Exercise >>
Go through each line of the records below and count those with the word "gist". Give only the count.

Source texts of formatted documents:
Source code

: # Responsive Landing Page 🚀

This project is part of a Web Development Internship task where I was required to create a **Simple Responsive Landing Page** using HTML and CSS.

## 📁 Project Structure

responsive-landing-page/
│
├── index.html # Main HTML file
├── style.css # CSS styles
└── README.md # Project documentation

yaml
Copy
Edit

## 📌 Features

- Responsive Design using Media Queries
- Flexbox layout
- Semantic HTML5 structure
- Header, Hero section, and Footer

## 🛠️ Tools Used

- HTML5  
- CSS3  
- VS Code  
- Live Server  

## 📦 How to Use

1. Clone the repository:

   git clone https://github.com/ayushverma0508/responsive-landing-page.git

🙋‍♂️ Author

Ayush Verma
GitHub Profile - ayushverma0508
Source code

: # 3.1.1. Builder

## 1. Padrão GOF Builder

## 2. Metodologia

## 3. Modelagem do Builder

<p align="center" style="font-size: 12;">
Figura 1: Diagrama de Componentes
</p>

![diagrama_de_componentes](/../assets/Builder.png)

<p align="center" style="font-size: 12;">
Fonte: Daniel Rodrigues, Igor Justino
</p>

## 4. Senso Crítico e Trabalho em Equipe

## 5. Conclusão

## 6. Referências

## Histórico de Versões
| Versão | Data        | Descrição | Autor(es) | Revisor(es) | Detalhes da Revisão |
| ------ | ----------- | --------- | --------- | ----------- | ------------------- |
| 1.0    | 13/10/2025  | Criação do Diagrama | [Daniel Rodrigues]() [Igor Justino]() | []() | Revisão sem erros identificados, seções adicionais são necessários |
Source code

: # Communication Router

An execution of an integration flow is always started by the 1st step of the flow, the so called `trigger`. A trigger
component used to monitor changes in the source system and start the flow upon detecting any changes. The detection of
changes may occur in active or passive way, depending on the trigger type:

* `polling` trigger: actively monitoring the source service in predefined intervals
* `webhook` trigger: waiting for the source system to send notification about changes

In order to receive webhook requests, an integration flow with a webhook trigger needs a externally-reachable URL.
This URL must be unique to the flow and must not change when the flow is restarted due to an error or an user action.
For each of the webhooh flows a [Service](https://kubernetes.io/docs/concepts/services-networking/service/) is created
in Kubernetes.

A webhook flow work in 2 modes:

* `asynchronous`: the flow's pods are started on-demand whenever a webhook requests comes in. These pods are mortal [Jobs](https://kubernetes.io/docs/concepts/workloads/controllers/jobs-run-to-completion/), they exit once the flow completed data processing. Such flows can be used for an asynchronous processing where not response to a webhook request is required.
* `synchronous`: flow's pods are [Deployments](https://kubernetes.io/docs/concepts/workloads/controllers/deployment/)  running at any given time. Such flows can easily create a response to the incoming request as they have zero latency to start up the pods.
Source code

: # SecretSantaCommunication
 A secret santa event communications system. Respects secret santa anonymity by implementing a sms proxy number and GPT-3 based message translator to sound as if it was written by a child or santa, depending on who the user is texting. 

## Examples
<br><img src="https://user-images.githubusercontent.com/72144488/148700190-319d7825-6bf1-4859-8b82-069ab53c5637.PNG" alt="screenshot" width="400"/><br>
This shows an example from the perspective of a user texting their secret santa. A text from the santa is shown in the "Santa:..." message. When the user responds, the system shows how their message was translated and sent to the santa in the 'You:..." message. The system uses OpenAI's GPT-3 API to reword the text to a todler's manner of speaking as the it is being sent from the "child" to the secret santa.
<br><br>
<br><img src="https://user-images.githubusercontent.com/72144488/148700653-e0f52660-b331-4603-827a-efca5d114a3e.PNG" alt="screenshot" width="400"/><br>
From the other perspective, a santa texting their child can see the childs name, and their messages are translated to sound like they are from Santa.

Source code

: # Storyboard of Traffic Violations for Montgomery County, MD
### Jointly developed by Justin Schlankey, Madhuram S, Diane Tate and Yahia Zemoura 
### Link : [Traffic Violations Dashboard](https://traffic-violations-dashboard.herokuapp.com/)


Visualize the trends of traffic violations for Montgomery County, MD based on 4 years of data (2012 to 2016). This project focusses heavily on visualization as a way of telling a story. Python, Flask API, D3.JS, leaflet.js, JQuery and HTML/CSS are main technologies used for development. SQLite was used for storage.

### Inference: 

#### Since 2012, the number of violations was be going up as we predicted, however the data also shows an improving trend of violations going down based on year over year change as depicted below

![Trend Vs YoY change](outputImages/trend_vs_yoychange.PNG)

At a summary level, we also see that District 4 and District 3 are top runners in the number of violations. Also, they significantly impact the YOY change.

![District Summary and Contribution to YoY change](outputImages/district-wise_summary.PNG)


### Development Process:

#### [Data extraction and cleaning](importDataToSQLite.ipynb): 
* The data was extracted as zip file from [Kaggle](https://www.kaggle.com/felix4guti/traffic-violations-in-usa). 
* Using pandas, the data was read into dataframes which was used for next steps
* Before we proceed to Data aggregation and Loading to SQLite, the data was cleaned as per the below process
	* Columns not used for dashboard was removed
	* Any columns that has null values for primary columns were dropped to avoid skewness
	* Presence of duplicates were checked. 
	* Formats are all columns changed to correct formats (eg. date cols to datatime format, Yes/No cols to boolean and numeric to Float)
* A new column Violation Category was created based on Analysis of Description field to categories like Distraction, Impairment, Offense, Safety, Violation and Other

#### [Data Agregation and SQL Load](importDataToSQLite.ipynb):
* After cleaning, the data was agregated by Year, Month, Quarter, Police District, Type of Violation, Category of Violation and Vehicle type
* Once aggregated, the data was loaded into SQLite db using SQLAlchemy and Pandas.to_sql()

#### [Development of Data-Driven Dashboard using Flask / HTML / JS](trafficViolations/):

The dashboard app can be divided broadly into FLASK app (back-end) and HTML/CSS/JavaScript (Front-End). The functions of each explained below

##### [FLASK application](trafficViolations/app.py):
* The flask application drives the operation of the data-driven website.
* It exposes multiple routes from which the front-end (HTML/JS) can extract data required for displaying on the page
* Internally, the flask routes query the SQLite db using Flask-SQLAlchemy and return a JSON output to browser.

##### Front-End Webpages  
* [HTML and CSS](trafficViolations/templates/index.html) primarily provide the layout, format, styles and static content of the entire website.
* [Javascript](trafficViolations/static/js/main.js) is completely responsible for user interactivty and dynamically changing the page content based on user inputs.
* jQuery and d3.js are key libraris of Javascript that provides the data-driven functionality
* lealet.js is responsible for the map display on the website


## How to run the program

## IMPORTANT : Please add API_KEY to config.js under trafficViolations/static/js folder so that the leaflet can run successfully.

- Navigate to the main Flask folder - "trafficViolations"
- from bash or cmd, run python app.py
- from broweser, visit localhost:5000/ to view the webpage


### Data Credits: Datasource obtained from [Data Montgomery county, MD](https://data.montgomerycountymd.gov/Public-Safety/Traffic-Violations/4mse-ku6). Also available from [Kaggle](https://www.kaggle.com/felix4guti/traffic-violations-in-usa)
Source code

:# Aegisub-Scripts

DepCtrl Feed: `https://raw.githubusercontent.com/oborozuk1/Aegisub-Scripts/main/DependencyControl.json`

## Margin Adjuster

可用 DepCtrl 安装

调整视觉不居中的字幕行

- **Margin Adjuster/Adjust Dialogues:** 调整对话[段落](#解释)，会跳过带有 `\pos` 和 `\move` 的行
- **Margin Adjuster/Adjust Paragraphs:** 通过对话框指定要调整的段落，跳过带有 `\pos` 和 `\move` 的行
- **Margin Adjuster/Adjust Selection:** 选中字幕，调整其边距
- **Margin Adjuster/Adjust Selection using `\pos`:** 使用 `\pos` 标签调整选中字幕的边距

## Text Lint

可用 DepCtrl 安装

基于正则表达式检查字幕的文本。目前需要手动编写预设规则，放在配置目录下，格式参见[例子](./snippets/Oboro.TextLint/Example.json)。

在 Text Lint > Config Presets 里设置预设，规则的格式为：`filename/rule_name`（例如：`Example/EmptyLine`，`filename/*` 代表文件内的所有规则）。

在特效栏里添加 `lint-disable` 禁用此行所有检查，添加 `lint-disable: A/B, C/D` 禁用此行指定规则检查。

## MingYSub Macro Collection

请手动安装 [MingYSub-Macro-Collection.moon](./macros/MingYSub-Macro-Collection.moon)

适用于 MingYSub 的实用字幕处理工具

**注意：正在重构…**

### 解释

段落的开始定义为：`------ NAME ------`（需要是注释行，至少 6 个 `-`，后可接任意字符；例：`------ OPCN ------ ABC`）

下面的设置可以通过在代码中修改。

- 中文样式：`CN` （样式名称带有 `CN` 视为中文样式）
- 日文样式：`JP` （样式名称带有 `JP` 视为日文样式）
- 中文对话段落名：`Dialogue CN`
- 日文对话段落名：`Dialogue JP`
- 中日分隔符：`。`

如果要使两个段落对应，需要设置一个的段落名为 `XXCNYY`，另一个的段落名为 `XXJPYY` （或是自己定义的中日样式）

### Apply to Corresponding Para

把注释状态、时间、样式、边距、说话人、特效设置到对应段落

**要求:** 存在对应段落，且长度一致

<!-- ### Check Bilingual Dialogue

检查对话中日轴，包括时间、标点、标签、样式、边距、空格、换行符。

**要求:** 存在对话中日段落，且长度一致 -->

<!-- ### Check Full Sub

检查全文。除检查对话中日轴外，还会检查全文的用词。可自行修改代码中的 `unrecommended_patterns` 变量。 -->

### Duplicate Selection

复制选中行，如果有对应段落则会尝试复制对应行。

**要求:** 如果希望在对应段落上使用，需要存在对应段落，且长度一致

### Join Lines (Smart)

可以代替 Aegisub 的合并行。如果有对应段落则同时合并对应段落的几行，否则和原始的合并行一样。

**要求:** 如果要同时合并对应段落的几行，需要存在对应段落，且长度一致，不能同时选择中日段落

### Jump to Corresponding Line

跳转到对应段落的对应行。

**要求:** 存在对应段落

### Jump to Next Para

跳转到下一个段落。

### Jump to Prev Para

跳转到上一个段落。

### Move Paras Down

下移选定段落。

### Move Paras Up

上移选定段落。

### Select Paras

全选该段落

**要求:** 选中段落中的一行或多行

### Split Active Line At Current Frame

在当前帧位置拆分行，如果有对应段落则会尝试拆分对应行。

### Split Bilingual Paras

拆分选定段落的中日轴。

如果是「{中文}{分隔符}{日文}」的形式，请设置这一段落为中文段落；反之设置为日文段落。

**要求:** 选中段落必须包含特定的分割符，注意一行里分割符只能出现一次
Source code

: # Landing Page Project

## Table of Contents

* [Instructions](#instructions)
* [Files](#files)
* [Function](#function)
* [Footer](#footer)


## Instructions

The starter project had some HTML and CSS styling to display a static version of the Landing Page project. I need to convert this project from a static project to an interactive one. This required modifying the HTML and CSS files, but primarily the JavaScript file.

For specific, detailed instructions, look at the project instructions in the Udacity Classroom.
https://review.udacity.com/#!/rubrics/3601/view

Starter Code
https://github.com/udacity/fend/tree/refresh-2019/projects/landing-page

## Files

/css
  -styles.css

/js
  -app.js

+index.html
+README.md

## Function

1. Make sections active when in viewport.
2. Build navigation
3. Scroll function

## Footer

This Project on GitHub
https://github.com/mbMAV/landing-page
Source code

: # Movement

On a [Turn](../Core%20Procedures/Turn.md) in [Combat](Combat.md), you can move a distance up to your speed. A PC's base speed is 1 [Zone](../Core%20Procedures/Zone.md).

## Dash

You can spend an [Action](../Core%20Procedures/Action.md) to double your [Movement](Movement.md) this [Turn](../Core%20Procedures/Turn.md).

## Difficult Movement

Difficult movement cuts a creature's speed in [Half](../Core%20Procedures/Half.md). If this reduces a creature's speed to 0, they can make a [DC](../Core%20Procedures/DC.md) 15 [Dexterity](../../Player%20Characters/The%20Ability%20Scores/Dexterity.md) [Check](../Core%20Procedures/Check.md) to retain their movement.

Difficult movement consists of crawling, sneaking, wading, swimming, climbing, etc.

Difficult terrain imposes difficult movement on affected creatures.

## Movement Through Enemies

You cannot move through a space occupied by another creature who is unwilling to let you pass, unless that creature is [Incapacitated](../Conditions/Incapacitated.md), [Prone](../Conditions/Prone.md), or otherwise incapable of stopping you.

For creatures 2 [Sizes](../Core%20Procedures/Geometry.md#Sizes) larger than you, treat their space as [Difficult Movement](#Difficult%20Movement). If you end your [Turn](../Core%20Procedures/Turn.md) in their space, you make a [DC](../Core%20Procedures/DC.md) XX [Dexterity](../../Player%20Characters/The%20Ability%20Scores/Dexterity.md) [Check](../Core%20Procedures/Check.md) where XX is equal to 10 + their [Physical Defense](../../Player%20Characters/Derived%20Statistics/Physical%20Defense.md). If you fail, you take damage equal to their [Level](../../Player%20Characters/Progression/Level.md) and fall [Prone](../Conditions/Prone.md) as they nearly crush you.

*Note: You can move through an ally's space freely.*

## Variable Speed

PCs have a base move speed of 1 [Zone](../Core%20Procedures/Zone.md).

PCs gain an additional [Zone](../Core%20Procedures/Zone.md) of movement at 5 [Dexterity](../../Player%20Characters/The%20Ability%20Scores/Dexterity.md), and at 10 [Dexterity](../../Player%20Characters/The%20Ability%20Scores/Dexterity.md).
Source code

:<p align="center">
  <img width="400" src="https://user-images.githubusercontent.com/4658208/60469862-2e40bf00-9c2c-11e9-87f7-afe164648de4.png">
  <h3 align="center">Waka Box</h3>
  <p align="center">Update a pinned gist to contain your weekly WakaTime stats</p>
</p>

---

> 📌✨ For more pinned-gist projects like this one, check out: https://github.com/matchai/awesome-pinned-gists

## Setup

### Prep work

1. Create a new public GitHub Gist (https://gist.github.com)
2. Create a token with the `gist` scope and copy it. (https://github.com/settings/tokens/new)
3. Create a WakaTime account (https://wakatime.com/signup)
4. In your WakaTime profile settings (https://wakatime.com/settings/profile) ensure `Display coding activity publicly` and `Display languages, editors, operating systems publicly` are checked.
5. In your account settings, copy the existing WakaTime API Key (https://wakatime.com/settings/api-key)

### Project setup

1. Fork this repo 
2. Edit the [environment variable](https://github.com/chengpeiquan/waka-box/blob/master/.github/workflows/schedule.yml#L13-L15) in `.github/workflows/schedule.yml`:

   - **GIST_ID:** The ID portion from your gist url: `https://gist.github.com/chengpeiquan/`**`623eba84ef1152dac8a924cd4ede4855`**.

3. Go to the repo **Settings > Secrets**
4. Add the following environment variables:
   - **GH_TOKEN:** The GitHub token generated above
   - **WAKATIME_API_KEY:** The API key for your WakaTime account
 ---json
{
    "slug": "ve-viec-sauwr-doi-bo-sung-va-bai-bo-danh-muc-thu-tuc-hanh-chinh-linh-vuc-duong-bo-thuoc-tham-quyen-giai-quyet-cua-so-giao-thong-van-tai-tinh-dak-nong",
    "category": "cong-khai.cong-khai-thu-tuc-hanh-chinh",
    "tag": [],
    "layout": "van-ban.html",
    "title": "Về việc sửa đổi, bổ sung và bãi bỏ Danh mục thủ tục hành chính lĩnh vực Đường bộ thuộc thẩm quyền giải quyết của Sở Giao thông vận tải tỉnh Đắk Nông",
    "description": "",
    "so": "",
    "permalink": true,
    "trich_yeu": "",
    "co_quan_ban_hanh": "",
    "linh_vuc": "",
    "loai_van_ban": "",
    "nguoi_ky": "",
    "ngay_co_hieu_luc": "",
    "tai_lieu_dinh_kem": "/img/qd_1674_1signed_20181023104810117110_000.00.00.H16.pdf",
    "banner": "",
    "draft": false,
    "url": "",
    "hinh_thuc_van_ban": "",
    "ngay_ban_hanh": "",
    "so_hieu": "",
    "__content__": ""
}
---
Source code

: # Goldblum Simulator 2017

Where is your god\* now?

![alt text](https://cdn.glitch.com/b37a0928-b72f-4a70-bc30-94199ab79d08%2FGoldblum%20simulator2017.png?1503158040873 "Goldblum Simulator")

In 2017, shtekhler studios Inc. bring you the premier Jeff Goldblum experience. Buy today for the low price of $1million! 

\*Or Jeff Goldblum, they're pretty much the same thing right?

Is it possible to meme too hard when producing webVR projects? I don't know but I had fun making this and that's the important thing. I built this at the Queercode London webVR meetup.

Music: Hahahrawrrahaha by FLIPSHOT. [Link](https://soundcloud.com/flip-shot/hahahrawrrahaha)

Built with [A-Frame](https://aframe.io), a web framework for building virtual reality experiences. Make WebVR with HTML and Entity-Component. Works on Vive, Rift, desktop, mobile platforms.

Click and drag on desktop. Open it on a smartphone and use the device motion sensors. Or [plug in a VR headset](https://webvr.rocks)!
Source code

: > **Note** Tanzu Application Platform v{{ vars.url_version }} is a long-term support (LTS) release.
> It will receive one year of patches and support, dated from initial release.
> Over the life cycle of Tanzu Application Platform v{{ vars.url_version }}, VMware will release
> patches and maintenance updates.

Result >>
5